And also Mr. Levenstein is there, because Eugene Levy could use the paycheck and we need a better connection to the franchise than a cameo by the Shermanator and the song "Laid" by James, which is ALL over these spinoffs.

There is a lot of odious material in Band Camp, probably the worst - other than the rampant misogyny present in pretty much every sex comedy - being a grotesque racial slur that is dropped in out of absolutely nowhere. But the first thing to get to me was the scene where Matt purchases his snooping cameras online, shelling out at least $3,000 in one fell swoop. That's a truly obnoxious amount of money for any high school student to have, and it reeks of suburban white privilege that immediately puts you on the bad side of a character who barely even has a good side.

The reason Stifler was a standout character is because Seann William Scott is an actually good actor, and Tad Hilgenbrinck's watered-down impression of him only serves to highlight how we're not going to spend a single moment with this character that could possibly be enjoyable. At least he nails the Stifler laugh, so it feels like they could actually be related in some way, but his practical joking tends toward the straight-up evil, and his need to outdo the antics of his brother makes spending time with him absolutely exhausting.

It's hard to fall for a protagonist wearing that hat.

And the comedy that actually has the capacity to be funny without being hideously offensive is just as outdated. Steve Irwin jokes were old even in 2005, but in 2019 there is absolutely no place for them. At least the fourteen year gap is one thing that isn't the movie's fault, though it probably should never have defaulted to such lazy zeitgeist humor anyway. It's not a Scary Movie spinoff or anything. And we should at least thank whatever deity you put your faith in for that.

One thing that's unequivocally positive about the movie (finally!) is that it has a bangin' soundtrack. I think the bands that agreed to be featured assumed incorrectly that it was an actual American Pie movie, but for whatever dubious reason we got it, we have Jimmy Eat World, Matt Nathanson, Snow Patrol, Good Charlotte, and Breaking Benjamin all over this movie. And whatever your mileage is with those various artists, they are bands that you've heard of and it creates a beautiful time warp back to the sonic landscape of the mid-2000's.

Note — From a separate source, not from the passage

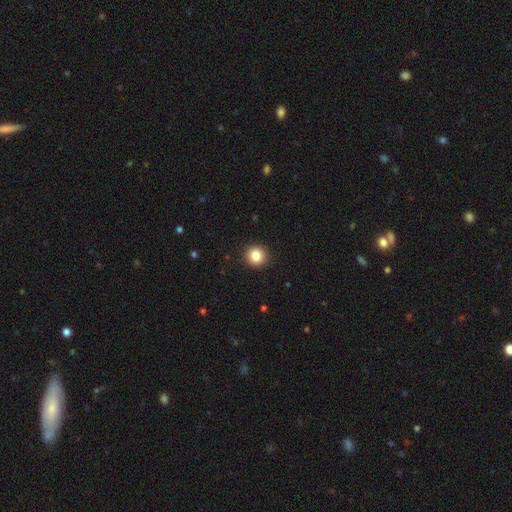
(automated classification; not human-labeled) Smooth or featured? smooth (85%)
How rounded? round (93%)
Merging? none (93%)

And I guess here's the part where we should talk about Eugene Levy, who is the only person you've heard of in any of these movies, and who will be our constant companion through the next three entries (that's right, they made four of these). He was pretty well cemented into his character's schtick at this point, so nobody could expect him to add anything to it, but it's at least consistent with the work he put in throughout the rest of the series. The script is not, so he blunders with the expected half-prudish, half-supportive awkwardness through situations that don't really make sense with people he has no real reason to interact with, but at least he's doing something. Right?

Right?!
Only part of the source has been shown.